Éminent homme d’affaires, le Hutu Paul Rusesabagina a consacré sa carrière professionnelle au groupe des Hôtels Sabena de 1979 à 1996. Promu directeur général de l’Hôtel Diplomate à Kigali en 1993, il n’en continue pas moins de gérer l’Hôtel des Mille Collines, dont il a la charge depuis 1984. C’est dans ce prestigieux établissement que se joue son destin. En 1994, l’Hôtel des Mille Collines est un des rares endroits où les Tutsis –mais aussi quelques Hutus modérés-, traqués à mort par des extrémistes hutus en mal de victimes, peuvent encore se réfugier. Environ 1200 personnes sont ainsi prises en charge par P. Rusesabagina. Pendant deux mois, au péril de sa vie, cet artisan du non-racisme maintint à distance la milice qui contrôlait l’entrée de l’établissement, en soudoyant des hauts gradés militaires avec des bouteilles d’alcool ou en suppliant des politiciens à l’étranger par l’entremise d’une ligne téléphonique restée fonctionnelle. Dans des conditions difficiles, rationnant nourriture et eau, il protégea contre vents et marées des hommes et des femmes dont le seul crime était d’appartenir à une ethnie différente.

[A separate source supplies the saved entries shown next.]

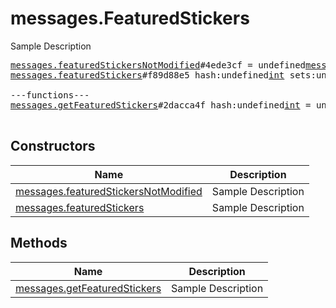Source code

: # messages.FeaturedStickers

Sample Description

<pre>
<a href="../constructor/messages.featuredStickersNotModified">messages.featuredStickersNotModified</a>#4ede3cf = undefined<a href="../type/messages.FeaturedStickers.md">messages.FeaturedStickers</a>;
<a href="../constructor/messages.featuredStickers">messages.featuredStickers</a>#f89d88e5 hash:undefined<a href="../type/int.md">int</a> sets:undefinedVector&lt;<a href="../type/StickerSetCovered.md">StickerSetCovered</a>&gt; unread:undefinedVector&lt;<a href="../type/long.md">long</a>&gt; = undefined<a href="../type/messages.FeaturedStickers.md">messages.FeaturedStickers</a>;

---functions---
<a href="../method/messages.getFeaturedStickers">messages.getFeaturedStickers</a>#2dacca4f hash:undefined<a href="../type/int.md">int</a> = undefined<a href="../type/messages.FeaturedStickers.md">messages.FeaturedStickers</a>;

</pre>

## Constructors

| Name | Description |
|------|-------------|
| [messages.featuredStickersNotModified](../constructor/messages.featuredStickersNotModified.md) | Sample Description |
| [messages.featuredStickers](../constructor/messages.featuredStickers.md) | Sample Description |

## Methods

| Name | Description |
|------|-------------|
| [messages.getFeaturedStickers](../method/messages.getFeaturedStickers.md) | Sample Description |
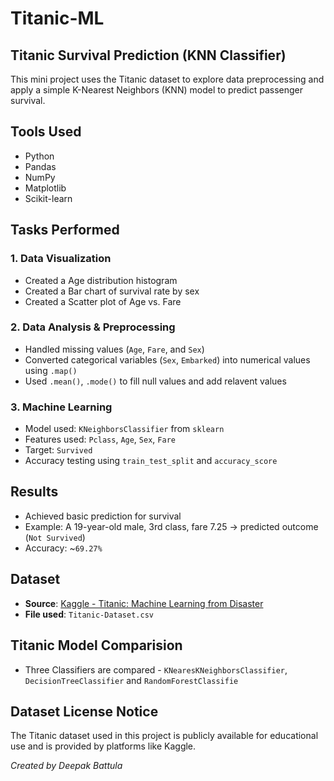 # Titanic-ML

## Titanic Survival Prediction (KNN Classifier)

This mini project uses the Titanic dataset to explore data preprocessing and apply a simple K-Nearest Neighbors (KNN) model to predict passenger survival.


## Tools Used

- Python
- Pandas
- NumPy
- Matplotlib
- Scikit-learn


## Tasks Performed

### 1. Data Visualization
- Created a Age distribution histogram
- Created a Bar chart of survival rate by sex
- Created a Scatter plot of Age vs. Fare

### 2. Data Analysis & Preprocessing
- Handled missing values (`Age`, `Fare`, and `Sex`)
- Converted categorical variables (`Sex`, `Embarked`) into numerical values using `.map()`
- Used `.mean()`, `.mode()` to fill null values and add relavent values

### 3. Machine Learning
- Model used: `KNeighborsClassifier` from `sklearn`
- Features used: `Pclass`, `Age`, `Sex`, `Fare`
- Target: `Survived`
- Accuracy testing using `train_test_split` and `accuracy_score`


## Results

- Achieved basic prediction for survival
- Example: A 19-year-old male, 3rd class, fare 7.25 → predicted outcome (`Not Survived`)
- Accuracy: ~`69.27%`


## Dataset

- **Source**: [Kaggle - Titanic: Machine Learning from Disaster](https://www.kaggle.com/competitions/titanic/data)
- **File used**: `Titanic-Dataset.csv`


## Titanic Model Comparision 

- Three Classifiers are compared - `KNearesKNeighborsClassifier`, `DecisionTreeClassifier` and `RandomForestClassifie` 


## Dataset License Notice
The Titanic dataset used in this project is publicly available for educational use and is provided by platforms like Kaggle.



*Created by Deepak Battula*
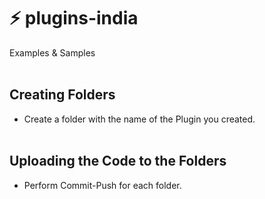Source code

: # :zap: plugins-india
Examples & Samples
<br /><br />

## Creating Folders
- Create a folder with the name of the Plugin you created.
<br /><br />

## Uploading the Code to the Folders
- Perform Commit-Push for each folder.
<br /><br />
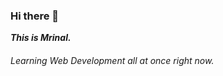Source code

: ### Hi there 👋

<em><strong>This is Mrinal.</strong></em>

<h6>Learning Web Development all at once right now.</h6>
<i class="fab fa-html5"></i>
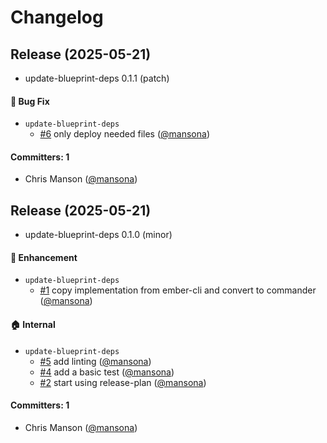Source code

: # Changelog

## Release (2025-05-21)

* update-blueprint-deps 0.1.1 (patch)

#### :bug: Bug Fix
* `update-blueprint-deps`
  * [#6](https://github.com/ember-cli/update-blueprint-deps/pull/6) only deploy needed files ([@mansona](https://github.com/mansona))

#### Committers: 1
- Chris Manson ([@mansona](https://github.com/mansona))

## Release (2025-05-21)

* update-blueprint-deps 0.1.0 (minor)

#### :rocket: Enhancement
* `update-blueprint-deps`
  * [#1](https://github.com/ember-cli/update-blueprint-deps/pull/1) copy implementation from ember-cli and convert to commander ([@mansona](https://github.com/mansona))

#### :house: Internal
* `update-blueprint-deps`
  * [#5](https://github.com/ember-cli/update-blueprint-deps/pull/5) add linting ([@mansona](https://github.com/mansona))
  * [#4](https://github.com/ember-cli/update-blueprint-deps/pull/4) add a basic test ([@mansona](https://github.com/mansona))
  * [#2](https://github.com/ember-cli/update-blueprint-deps/pull/2) start using release-plan ([@mansona](https://github.com/mansona))

#### Committers: 1
- Chris Manson ([@mansona](https://github.com/mansona))
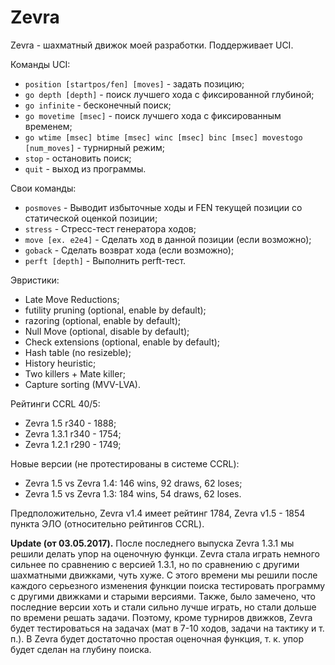 # Zevra
Zevra - шахматный движок моей разработки. Поддерживает UCI.  

Команды UCI:
+ `position [startpos/fen] [moves]` - задать позицию;
+ `go depth [depth]` - поиск лучшего хода с фиксированной глубиной;
+ `go infinite` - бесконечный поиск;
+ `go movetime [msec]` - поиск лучшего хода с фиксированным временем;
+ `go wtime [msec] btime [msec] winc [msec] binc [msec] movestogo [num_moves]` - турнирный режим;
+ `stop` - остановить поиск;
+ `quit` - выход из программы.

Свои команды:
+ `posmoves` - Выводит избыточные ходы и FEN текущей позиции со статической оценкой позиции;
+ `stress` - Стресс-тест генератора ходов;
+ `move [ex. e2e4]` - Сделать ход в данной позиции (если возможно);
+ `goback` - Сделать возврат хода (если возможно);
+ `perft [depth]` - Выполнить perft-тест.

Эвристики:
+ Late Move Reductions;
+ futility pruning (optional, enable by default);
+ razoring (optional, enable by default);
+ Null Move (optional, disable by default);
+ Check extensions (optional, enable by default);
+ Hash table (no resizeble);
+ History heuristic;
+ Two killers + Mate killer;
+ Capture sorting (MVV-LVA).

Рейтинги CCRL 40/5:
+ Zevra 1.5 r340 - 1888;
+ Zevra 1.3.1 r340 - 1754;
+ Zevra 1.2.1 r290 - 1749;

Новые версии (не протестированы в системе CCRL):
+ Zevra 1.5 vs Zevra 1.4: 146 wins, 92 draws, 62 loses;
+ Zevra 1.5 vs Zevra 1.3: 184 wins, 54 draws, 62 loses.

Предположительно, Zevra v1.4 имеет рейтинг 1784, Zevra v1.5 - 1854 пункта ЭЛО (относительно рейтингов CCRL).

**Update (от 03.05.2017).** После последнего выпуска Zevra 1.3.1 мы решили делать упор на оценочную функци. Zevra стала играть немного сильнее по сравнению с версией 1.3.1, но по сравнению с другими шахматными движками, чуть хуже. С этого времени мы решили после каждого серьезного изменения функции поиска тестировать программу с другими движками и старыми версиями. Также, было замечено, что последние версии хоть и стали сильно лучше играть, но стали дольше по времени решать задачи. Поэтому, кроме турниров движков, Zevra будет тестироваться на задачах (мат в 7-10 ходов, задачи на тактику и т. п.). В Zevra будет достаточно простая оценочная функция, т. к. упор будет сделан на глубину поиска.
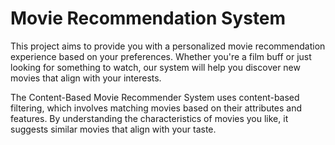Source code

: # Movie Recommendation System

This project aims to provide you with a personalized movie recommendation experience based on your preferences. Whether you're a film buff or just looking for something to watch, our system will help you discover new movies that align with your interests.

The Content-Based Movie Recommender System uses content-based filtering, which involves matching movies based on their attributes and features. By understanding the characteristics of movies you like, it suggests similar movies that align with your taste.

Un journaliste hutu de Kigali, Thomas Kamilindi, rescapé du génocide grâce à la protection de Paul Rusesabagina, témoigne du comportement exemplaire de cet homme : « Franchement, je ne peux pas expliquer le courage dont il a fait preuve. Pendant la guerre, on a vu des gens faire preuve de lâcheté, d’autres de courage. Pourquoi Paul ne nous a-t-il pas expulsés ? Il pouvait le faire, nous ne payions rien. Il pouvait refuser que l’Hôtel soit transformé en refuge; mais il ne l’a pas fait. Probablement que c’est sa nature ».
« Hôtel Rwanda », du réalisateur irlandais Terry George, avec, en vedette, Don Cheadle dans le rôle de Paul Rusesabagina, retrace l’acte de foi de ce juste, qui n’avait pour repère que son intime conviction. Présents à l’avant-première du film, Paul Rusesabagina et Tatiana, son épouse, ont longuement été ovationnés par l’assistance, émue, du Elgin Theater, lors du Festival International de Toronto du 11 septembre 2004. « Hôtel Rwanda » y a remporté le seul prix décerné à cette occasion : le prix du public. Le film, sélectionné dans les nombreux évènements cinématographiques qui ont suivi, a connu un retentissant succès.
Paul Rusesabagina vit en Belgique avec sa famille depuis 1996. Humble et discret, il ne comprend pas vraiment la médiatisation faite autour de sa personne, ni les honneurs qui lui sont décernés. Dans sa grande sagesse, il déclare : Je n’ai fait que ce que tout le monde aurait dû faire.
Aujourd’hui, personnalité écoutée, M. Rusesabagina parcourt le monde pour continuer à défendre les opprimés. S’intéressant notamment au conflit civil dans la région du Soudan, il n’hésite pas à interpeller la communauté internationale, afin qu’elle ne se réveille pas un beau matin devant un nouvel hôtel, celui-ci dénommé : « Hôtel Darfour ».
Sources :
- J. Pecqueur, Gala Noir et Blanc Au-delà du racisme. Entrevues du 11 septembre 2004 et du 29 avril 2005 avec P. Rusesabagina.
- M. Thibodeau, envoyé spécial, journal La Presse du 2 avril 2004, p. 10.